I think I should explain my test set up better so that you can assist me with this.

My speaker is playing a 1kHz monotone at 94 dB SPL. The Device under test is a microphone. (I do not know the manufacturer so I cannot figure out the sensitivity). So to get the baseline measurements, I record the 94dB SPL tone to use for reference. I need to figure out the LAFmax and LAeq for the next set of recordings I take (with the speaker at different volume settings, ranging from 85 - 0 dB spl).

I already know the MATLAB program to apply A-weighting on the sound file. I have a basic understanding that LF is fast time weighting ( 125 ms). But I do not know how to apply them. 

Does anybody have a good suggestion?


Walter Roberson <roberson@hushmail.com> wrote in message <hrqgb5$8ko$1@canopus.cc.umanitoba.ca>...
> Wayne King wrote:
> > "Krithika " <venkatkv@ymail.com> wrote in message 
> > <hrpujk$kj$1@fred.mathworks.com>...
> >> Is there any program that will help me compute the LAFmax and LAeq of 
> >> a wave file?
> > 
> > Hi, You can do that but you would need to know a few things in order to 
> > relate the output of the microphone to sound pressure. For example,
> > 1.) you would need to know your microphone's sensitivity.
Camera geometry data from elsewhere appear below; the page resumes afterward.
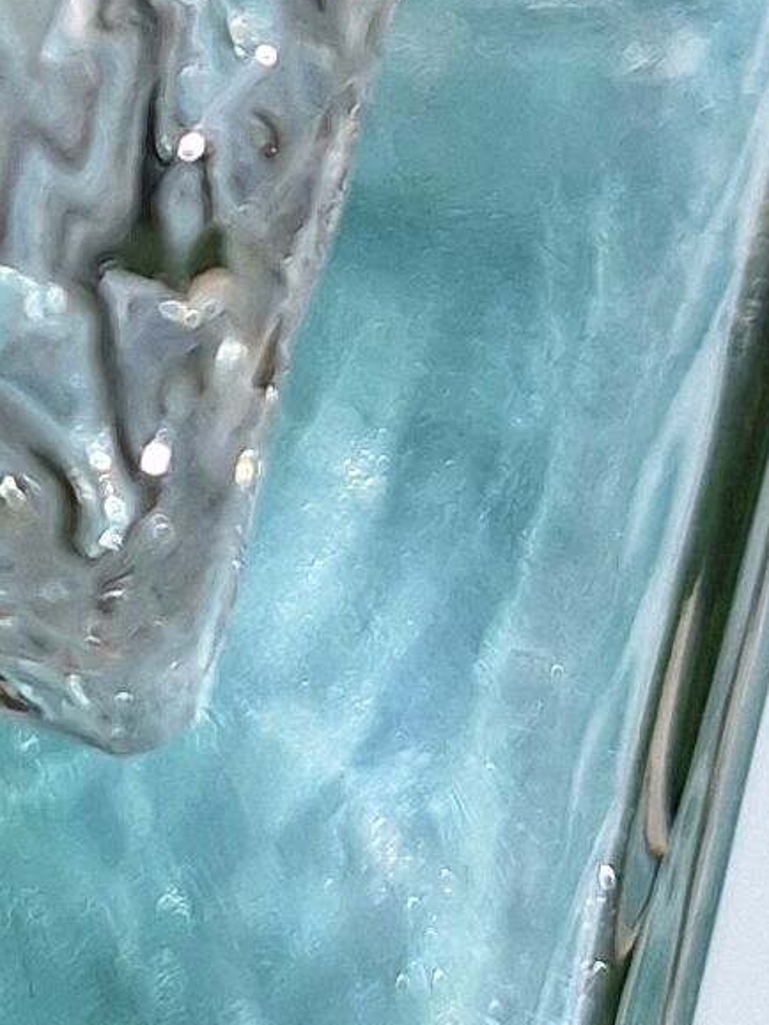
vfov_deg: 11.6
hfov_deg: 9.1
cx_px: 186
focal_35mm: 162
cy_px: -634
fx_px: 4800
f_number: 1.8
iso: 40
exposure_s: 1/4065
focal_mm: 5.54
Contact the 
> > manufacturer if that information is not readily available in your 
> > literature. You should get some value in terms of millivolt output per 
> > Pascal. Obviously any amplification you might be doing would also be 
> > important.
> > 2.) You'll also need to know the information about your A/D converter. 
> > How many bits and what the voltage range is.
> > Finally,
> > 3.) I think you will need to read the .wav file using the 'native' 
> > option, otherwise you'll likely import it into MATLAB normalized between 
> > [-1,1] and you won't be able to relate those values to sound level.
> 
> 'native' would not be needed if you knew the conversion from the integral 
> values to normalized values. Unfortunately, I've never managed to figure that 
> out. Every other representation is equivalent to a semi-open interval, 
> trivially convertible to [0,1) and then * 2 - 1 to convert it to the semi-open 
> interval [-1, 1) . The 32 bit float representation, though, and the default 
> output of wavread() if 'native' is not used, are *closed* intervals, [-1,1] 
> and I cannot figure out which value is being mapped to become _exactly_ +1 .
> 
> Suppose the wav file happens to be uint8; that is the discretized mapping of 
> [0,256) -- uint8(0) covers the whole semi-open interval [0,1), uint8(1) covers 
> the whole semi-open interval [1, 2), and so on up to uint8(255) logically 
> covering the whole semi-open interval [255,256) . If you convert these values 
> into [-1,1] by using (double(X)/255. * 2.0 - 1.0) then you have not allocated 
> equal virtual interval space in [-1,1] to the values that started out "255 or 
> more but less than 256". And, of course, you miss out on the exact conversions 
> of data that can be used if you transform uint8 values as logical fractions of 
> 256: N/256 is exactly representable in floating point for all integral N from 
> 0 to 255, but N/255 is exactly representable in floating point for that range 
> only for the values 0 and 255. Converting an integral data type representation 
> into a *closed interval* [-1,1] is meshuga!
> 
> And *that's* why you need 'native' on the wavread(), because the conversion to 
> [-1,1] has got to be wrong! If it converted to [-1,1) then it would be very 
> easy to map the [-1,1) values into specific voltages given the A/D specifications.

Krithika wrote:
> I think I should explain my test set up better so that you can assist me 
> with this.
> 
> My speaker is playing a 1kHz monotone at 94 dB SPL. The Device under 
> test is a microphone. (I do not know the manufacturer so I cannot figure 
> out the sensitivity). So to get the baseline measurements, I record the 
> 94dB SPL tone to use for reference.

Yikes! Isn't that like using a microphone to record a jet engine?? What 
kind of speakers and amp do you have that can play that loudly without 
distortion? And how did you calibrate them?